Monday, September 27, 2010

Organic Chicken Turkey Curry



Yesterday we celebrated my dad's 59th birthday. My mom suggested I make curry so this is the recipe I came up with. It is a conglomeration of multiple recipes I found on the web. I went with what I had in the fridge and only had to go to the store to buy ginger. This recipe serves 8-10 people. Prep time is 40 minutes.

Ingredients: 
6 Tablespoons of organic extra virgin coconut oil ( if you like nutiva on facebook you can get 20% off your order)
2 organic yellow onions, chopped (Klesick Family Box of Good)
12 cloves of garlic, minced or use a garlic press
6 tablespoons of organic curry powder
2 teaspoons of organic paprika 
2 bay leaves
2 1/2 teaspoons of organic ginger powder or the same of freshly grated organic ginger ( I looked for fresh and could not find organic, only conventional originating in China...)
1 teaspoon of organic sugar ( large bag from Costco) you could also use honey or brown rice syrup
4 cups of cooked chicken ( I precooked an organic whole chicken and deboned it)
3 Tablespoons of organic tomato paste 
2 cups of coconut yogurt (or any type of yogurt)
1 1/2 cups of organic coconut milk (canned is thicker and better for this recipe)
1 lemon (you need the juice of one lemon)
salt to taste


First place coconut oil, onions and crushed garlic in the dutch oven on the stove top. Cook on medium high until the onions are translucent. 

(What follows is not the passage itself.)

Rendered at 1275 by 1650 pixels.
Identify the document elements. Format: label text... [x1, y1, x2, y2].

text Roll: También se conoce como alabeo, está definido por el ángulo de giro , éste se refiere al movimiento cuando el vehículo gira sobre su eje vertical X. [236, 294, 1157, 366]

Then add curry powder, ground cinnamon, papricka, bay leaves, ginger, sugar and salt to taste. Stir with onions. Cook for about 2 minutes stirring often.


Then add pre-cooked chicken ( I precook and freeze my chicken), tomato paste, yogurt, coconut milk. Bring to a boil. Then let simmer for 20-25 minutes on low. This allows the flavors to spread and deepens them.


After the pot has simmered add the lemon juice and cayenne pepper. Simmer for 5 more minutes then serve over rice.


This dish turned out delicious! We used brown rice as our base and served with a side salad. Enjoy!